Amb. Amina Mohamed’s loss in her bid for the African Union Commission chairperson’s seat has come as a shocker to many observers.

The loss was considered not only as a loss to the charming Cabinet Secretary (CS) for Foreign Affairs but to the incumbent Kenya Government in particular.

Kenya’s intention to front Amina Mohamed as the candidate was announced by none other than the Head of State, President Uhuru Kenyatta during the Youth Summit at State House in October, last year, “I see Amina is doing well and this looks like an Amina thing,” the President remarked exuberantly.

Amina’s intelligence, eloquence and experience coupled with her charming looks set her as a frontrunner to nab the position. Going in to the elections, Kenya was certain to grab this position.

But despite all her credentials, Amina was not able to ward off competition in a bruising electoral contest on 30 January, 2017 that went to seven rounds.

When the dust settled, it was announced that Chad’s Moussa Faki would become the next Chairperson of the Commission.

Faki is the Chadian Minister for Foreign affairs since 2008. He has also served as the Prime Minister of the central African nation.

Few people expected this result. Amina Mohamed herself attributes the loss to “divisions along language lines – languages that are not even ours.”

Cs Amina

CS Amina Mohamed. She is eloquent and experienced in diplomacy circles. [Image: World Trade Organisation]


The 55 year-old Kakamega-born mother of two is a career civil servant. She has been in the corridors of Government for close to three decades.

She has risen through the ranks from a legal officer at the Ministry of Local Government at one point, to serving as the Legal Advisor to Kenya’s mission at the United Nations in Geneva.

The suave diplomat has spearheaded Kenya’s efforts in attracting global tourism and has managed the logistics of the Global Entrepreneurship Summit (GES) in Nairobi that was attended by then President of the USA, Barack Obama.

She was also at the forefront of the realisation of the United Nations Conference on Trade and Development (UNCTAD) event in Nairobi.

- WORK INSTRUCTIONS
1. Reproduce the article on Amina Mohamed's African Union bid from "Faki is the" to "Nations in Geneva.".
2. Write the next part of the article on Amina Mohamed's African Union bid, picking up after its final sentence.
The listing comes from a separate source, unrelated to the article.

- DATA EXCERPTS
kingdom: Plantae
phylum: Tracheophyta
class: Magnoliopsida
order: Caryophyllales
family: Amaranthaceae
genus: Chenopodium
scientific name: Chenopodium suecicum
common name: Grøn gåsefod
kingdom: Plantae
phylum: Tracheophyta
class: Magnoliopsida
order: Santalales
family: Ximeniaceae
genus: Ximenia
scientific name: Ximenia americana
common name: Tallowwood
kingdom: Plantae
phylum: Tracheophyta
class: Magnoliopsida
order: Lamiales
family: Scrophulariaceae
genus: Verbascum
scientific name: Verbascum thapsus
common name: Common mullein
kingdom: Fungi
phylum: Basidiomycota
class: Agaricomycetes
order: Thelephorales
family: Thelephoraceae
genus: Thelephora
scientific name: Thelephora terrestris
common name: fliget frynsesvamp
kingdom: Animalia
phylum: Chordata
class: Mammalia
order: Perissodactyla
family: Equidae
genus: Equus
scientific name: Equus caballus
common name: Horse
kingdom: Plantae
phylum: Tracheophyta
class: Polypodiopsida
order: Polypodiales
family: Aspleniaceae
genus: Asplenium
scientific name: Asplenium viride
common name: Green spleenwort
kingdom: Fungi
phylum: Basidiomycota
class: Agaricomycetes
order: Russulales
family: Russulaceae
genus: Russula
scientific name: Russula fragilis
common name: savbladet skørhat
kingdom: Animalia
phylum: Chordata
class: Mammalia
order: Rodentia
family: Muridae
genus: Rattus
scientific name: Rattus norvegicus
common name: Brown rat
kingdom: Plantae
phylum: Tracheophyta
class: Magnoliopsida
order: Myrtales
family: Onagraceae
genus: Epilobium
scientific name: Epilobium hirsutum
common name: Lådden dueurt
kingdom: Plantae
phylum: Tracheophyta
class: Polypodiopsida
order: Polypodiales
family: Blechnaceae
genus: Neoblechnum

- WRITTEN ANSWERS
1.
Faki is the Chadian Minister for Foreign affairs since 2008. He has also served as the Prime Minister of the central African nation.

Few people expected this result. Amina Mohamed herself attributes the loss to “divisions along language lines – languages that are not even ours.”

Cs Amina

CS Amina Mohamed. She is eloquent and experienced in diplomacy circles. [Image: World Trade Organisation]


The 55 year-old Kakamega-born mother of two is a career civil servant. She has been in the corridors of Government for close to three decades.

She has risen through the ranks from a legal officer at the Ministry of Local Government at one point, to serving as the Legal Advisor to Kenya’s mission at the United Nations in Geneva.

2.
With all these to her name, just what went wrong in the election? What could have led to this loss?

The loss was celebrated by some Kenyans. This is a pointer to the deep divisions existing in the country.

Those who do not agree with the incumbent felt that she was being pushed with the sole agenda of disengaging Kenya from the International Criminal Court (ICC).

Many are of the opinion that the benefit of Amina’s candidature was not for Kenyans in general but for a particular set of people.

This is evidenced by the concerted effort in “shuttle diplomacy” which saw top Government officials visit all but 2 of the 53 African Union member states to lobby for CS Amina.

Or could it be that Kenya is an international bully that has built a poor relationship with other nations because of her presumptive position of Big Brother?  Despite Kenya’s position  as an economic hub, there was stiff competition from other nations in the final round that saw 38 nations offering their vote to Chad while 15 abstained.

The politics of it aside, the loss was a lesson in the emerging trends, competencies, and best practices for organisations that seek the best logistics services providers and to move assets and information efficiently through the supply chain.

In retrospect, all the money spent in the “travel diplomacy” was an unnecessary expense. Perhaps, if Kenya had started by lobbying her closest neighbours for the vote we may just have nabbed the seat!